Quando chove


Sempre que chove, como chove agora, eu, que prefiro os dias ensolarados, mergulho na umidade das lembranças. Minha casa velha, as goteiras, as novas modalidades de enxergar a rua, os sapos saindo dos esgotos e outros, atrevidos, que entravam nos quartos, a queda da energia elétrica, velas e candeeiros. Exílio: amigos e brincadeiras se distanciavam na chuva. Eu ficava como se estivesse presa, por trás dos grossos pingos d'água, emoldurando imagens turvas, transeuntes, trafegantes, debaixo de sombrinhas. 

Inverno para mim significava uma forçada introversão. Ver a casa, ouvir seus sons, sentir seus cheiros... Distinguir coisas e representá-las distintas de si mesmas. Repetir-me, cotidiana, nos mesmos cenários, sem poder escapar às orações, em torno da mesa, à invocação da ladainha de N.Sra, com os seus títulos a me saírem pela boca.

Oh! Mãe de Misericórdia, Mãe da Divina Graça, puríssima, castíssima, Espelho de Justiça e Sede de Sabedoria, causa da nossa alegria...

Úmidas lembranças sob os lençóis frios da meninice, como um desejo chuvoso de acolher, agora, as águas que caem das nuvens, e entender, religiosamente, os signos que vêm com o cheiro que esse tempo exala. Desperto, como uma coisa inventada, grande e nenhuma. Como sendo sentimento extravasado que me retorna para uma chuva de guiar o meu desvio para dentro. 

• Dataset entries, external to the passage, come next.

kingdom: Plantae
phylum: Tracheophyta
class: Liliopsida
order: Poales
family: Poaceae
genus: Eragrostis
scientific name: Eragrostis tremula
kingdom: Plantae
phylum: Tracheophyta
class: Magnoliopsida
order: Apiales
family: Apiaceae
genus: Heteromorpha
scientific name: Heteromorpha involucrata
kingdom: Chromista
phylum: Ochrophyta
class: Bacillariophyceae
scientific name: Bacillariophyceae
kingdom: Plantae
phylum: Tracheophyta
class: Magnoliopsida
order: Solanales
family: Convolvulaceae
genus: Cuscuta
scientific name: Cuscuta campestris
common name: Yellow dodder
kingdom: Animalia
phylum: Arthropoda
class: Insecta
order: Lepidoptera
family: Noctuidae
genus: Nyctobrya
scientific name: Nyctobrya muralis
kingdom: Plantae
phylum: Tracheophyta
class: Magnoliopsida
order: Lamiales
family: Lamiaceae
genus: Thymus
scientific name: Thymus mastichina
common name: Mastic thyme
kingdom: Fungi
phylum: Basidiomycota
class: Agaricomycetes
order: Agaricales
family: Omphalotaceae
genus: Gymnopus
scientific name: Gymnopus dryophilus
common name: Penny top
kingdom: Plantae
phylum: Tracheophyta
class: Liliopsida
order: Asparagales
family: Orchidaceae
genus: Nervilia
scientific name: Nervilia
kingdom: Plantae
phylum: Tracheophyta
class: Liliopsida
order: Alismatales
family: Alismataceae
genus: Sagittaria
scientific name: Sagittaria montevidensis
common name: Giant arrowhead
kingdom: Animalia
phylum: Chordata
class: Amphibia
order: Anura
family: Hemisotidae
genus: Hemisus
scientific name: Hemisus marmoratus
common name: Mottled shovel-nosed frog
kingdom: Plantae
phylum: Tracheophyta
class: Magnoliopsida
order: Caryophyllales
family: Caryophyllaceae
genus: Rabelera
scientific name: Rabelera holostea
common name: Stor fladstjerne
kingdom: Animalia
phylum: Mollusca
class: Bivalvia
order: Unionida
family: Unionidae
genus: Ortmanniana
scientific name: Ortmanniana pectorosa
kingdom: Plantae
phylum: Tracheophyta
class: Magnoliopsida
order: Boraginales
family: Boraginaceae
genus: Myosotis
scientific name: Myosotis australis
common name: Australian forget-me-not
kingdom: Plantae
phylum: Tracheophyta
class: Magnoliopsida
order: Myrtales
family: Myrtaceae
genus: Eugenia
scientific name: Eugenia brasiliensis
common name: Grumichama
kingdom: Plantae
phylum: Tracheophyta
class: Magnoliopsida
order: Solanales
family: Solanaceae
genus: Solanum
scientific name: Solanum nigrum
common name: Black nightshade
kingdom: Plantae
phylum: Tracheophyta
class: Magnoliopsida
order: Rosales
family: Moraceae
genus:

Aproximada, voluntária, expansiva em me debulhar, como casa de telhado fendido, casa de portas e ferrolhos, com quintal e fachada, cozinha e quarto de dormir. Entrego-me, talvez tardia, ainda a conhecer-me e construir-me, pois, às chuvas. E me exilo, refém auspiciosa - a casa em mim, e me sendo -, para dentro dos meus próprios cheiros, da minha voz quase idosa, onde eu ecoo das lembranças do inverno, o arremesso por sobre o tempo.